Copy every line of the material below, keeping each word, letter and line break unchanged.

## START DATASET RECORDS

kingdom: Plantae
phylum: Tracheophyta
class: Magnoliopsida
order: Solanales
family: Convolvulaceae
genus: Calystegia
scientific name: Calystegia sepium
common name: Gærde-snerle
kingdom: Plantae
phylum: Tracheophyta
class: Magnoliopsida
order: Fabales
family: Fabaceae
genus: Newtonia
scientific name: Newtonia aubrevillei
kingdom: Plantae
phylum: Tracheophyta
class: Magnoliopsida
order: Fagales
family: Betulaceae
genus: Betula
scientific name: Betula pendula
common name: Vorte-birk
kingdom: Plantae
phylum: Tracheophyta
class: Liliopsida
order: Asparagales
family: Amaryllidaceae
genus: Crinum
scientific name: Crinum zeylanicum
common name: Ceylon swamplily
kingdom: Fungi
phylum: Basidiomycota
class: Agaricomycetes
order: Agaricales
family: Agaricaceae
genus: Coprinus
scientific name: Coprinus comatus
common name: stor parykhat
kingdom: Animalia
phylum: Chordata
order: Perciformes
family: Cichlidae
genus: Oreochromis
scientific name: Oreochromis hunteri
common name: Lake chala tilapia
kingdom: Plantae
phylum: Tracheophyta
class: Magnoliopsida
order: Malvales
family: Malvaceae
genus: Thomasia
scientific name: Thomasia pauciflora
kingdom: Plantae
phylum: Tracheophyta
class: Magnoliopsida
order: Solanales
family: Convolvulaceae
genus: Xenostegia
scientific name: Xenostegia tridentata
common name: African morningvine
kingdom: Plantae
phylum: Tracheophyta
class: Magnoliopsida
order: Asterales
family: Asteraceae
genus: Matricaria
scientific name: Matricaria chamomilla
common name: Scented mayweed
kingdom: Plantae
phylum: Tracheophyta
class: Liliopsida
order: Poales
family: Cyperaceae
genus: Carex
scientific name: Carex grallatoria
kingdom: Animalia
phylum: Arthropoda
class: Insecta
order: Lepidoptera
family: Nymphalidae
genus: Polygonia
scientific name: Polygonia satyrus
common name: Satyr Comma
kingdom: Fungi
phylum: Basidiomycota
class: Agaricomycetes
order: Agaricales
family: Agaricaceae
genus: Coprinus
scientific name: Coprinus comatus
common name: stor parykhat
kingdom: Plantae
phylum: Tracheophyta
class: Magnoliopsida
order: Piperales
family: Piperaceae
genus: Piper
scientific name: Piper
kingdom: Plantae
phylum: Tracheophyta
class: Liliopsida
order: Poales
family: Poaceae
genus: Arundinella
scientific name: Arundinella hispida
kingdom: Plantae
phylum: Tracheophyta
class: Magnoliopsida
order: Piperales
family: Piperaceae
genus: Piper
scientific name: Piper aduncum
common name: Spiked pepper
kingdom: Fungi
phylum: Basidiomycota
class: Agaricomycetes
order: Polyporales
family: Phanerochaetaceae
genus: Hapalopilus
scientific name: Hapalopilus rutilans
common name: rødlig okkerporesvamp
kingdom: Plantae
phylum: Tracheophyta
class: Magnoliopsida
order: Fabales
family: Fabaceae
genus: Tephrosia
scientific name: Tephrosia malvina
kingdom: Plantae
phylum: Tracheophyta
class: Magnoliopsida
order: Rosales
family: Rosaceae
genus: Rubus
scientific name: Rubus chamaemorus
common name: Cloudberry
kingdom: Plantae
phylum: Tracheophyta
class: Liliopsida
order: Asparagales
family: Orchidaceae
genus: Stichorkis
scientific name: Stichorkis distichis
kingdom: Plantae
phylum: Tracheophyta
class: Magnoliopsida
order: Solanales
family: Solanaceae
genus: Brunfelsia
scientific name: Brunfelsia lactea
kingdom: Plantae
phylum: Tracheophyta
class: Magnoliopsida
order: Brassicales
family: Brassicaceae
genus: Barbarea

## END DATASET RECORDS

- [SOLUTION FOR THIS EXERCISE]:
kingdom: Plantae
phylum: Tracheophyta
class: Magnoliopsida
order: Solanales
family: Convolvulaceae
genus: Calystegia
scientific name: Calystegia sepium
common name: Gærde-snerle
kingdom: Plantae
phylum: Tracheophyta
class: Magnoliopsida
order: Fabales
family: Fabaceae
genus: Newtonia
scientific name: Newtonia aubrevillei
kingdom: Plantae
phylum: Tracheophyta
class: Magnoliopsida
order: Fagales
family: Betulaceae
genus: Betula
scientific name: Betula pendula
common name: Vorte-birk
kingdom: Plantae
phylum: Tracheophyta
class: Liliopsida
order: Asparagales
family: Amaryllidaceae
genus: Crinum
scientific name: Crinum zeylanicum
common name: Ceylon swamplily
kingdom: Fungi
phylum: Basidiomycota
class: Agaricomycetes
order: Agaricales
family: Agaricaceae
genus: Coprinus
scientific name: Coprinus comatus
common name: stor parykhat
kingdom: Animalia
phylum: Chordata
order: Perciformes
family: Cichlidae
genus: Oreochromis
scientific name: Oreochromis hunteri
common name: Lake chala tilapia
kingdom: Plantae
phylum: Tracheophyta
class: Magnoliopsida
order: Malvales
family: Malvaceae
genus: Thomasia
scientific name: Thomasia pauciflora
kingdom: Plantae
phylum: Tracheophyta
class: Magnoliopsida
order: Solanales
family: Convolvulaceae
genus: Xenostegia
scientific name: Xenostegia tridentata
common name: African morningvine
kingdom: Plantae
phylum: Tracheophyta
class: Magnoliopsida
order: Asterales
family: Asteraceae
genus: Matricaria
scientific name: Matricaria chamomilla
common name: Scented mayweed
kingdom: Plantae
phylum: Tracheophyta
class: Liliopsida
order: Poales
family: Cyperaceae
genus: Carex
scientific name: Carex grallatoria
kingdom: Animalia
phylum: Arthropoda
class: Insecta
order: Lepidoptera
family: Nymphalidae
genus: Polygonia
scientific name: Polygonia satyrus
common name: Satyr Comma
kingdom: Fungi
phylum: Basidiomycota
class: Agaricomycetes
order: Agaricales
family: Agaricaceae
genus: Coprinus
scientific name: Coprinus comatus
common name: stor parykhat
kingdom: Plantae
phylum: Tracheophyta
class: Magnoliopsida
order: Piperales
family: Piperaceae
genus: Piper
scientific name: Piper
kingdom: Plantae
phylum: Tracheophyta
class: Liliopsida
order: Poales
family: Poaceae
genus: Arundinella
scientific name: Arundinella hispida
kingdom: Plantae
phylum: Tracheophyta
class: Magnoliopsida
order: Piperales
family: Piperaceae
genus: Piper
scientific name: Piper aduncum
common name: Spiked pepper
kingdom: Fungi
phylum: Basidiomycota
class: Agaricomycetes
order: Polyporales
family: Phanerochaetaceae
genus: Hapalopilus
scientific name: Hapalopilus rutilans
common name: rødlig okkerporesvamp
kingdom: Plantae
phylum: Tracheophyta
class: Magnoliopsida
order: Fabales
family: Fabaceae
genus: Tephrosia
scientific name: Tephrosia malvina
kingdom: Plantae
phylum: Tracheophyta
class: Magnoliopsida
order: Rosales
family: Rosaceae
genus: Rubus
scientific name: Rubus chamaemorus
common name: Cloudberry
kingdom: Plantae
phylum: Tracheophyta
class: Liliopsida
order: Asparagales
family: Orchidaceae
genus: Stichorkis
scientific name: Stichorkis distichis
kingdom: Plantae
phylum: Tracheophyta
class: Magnoliopsida
order: Solanales
family: Solanaceae
genus: Brunfelsia
scientific name: Brunfelsia lactea
kingdom: Plantae
phylum: Tracheophyta
class: Magnoliopsida
order: Brassicales
family: Brassicaceae
genus: Barbarea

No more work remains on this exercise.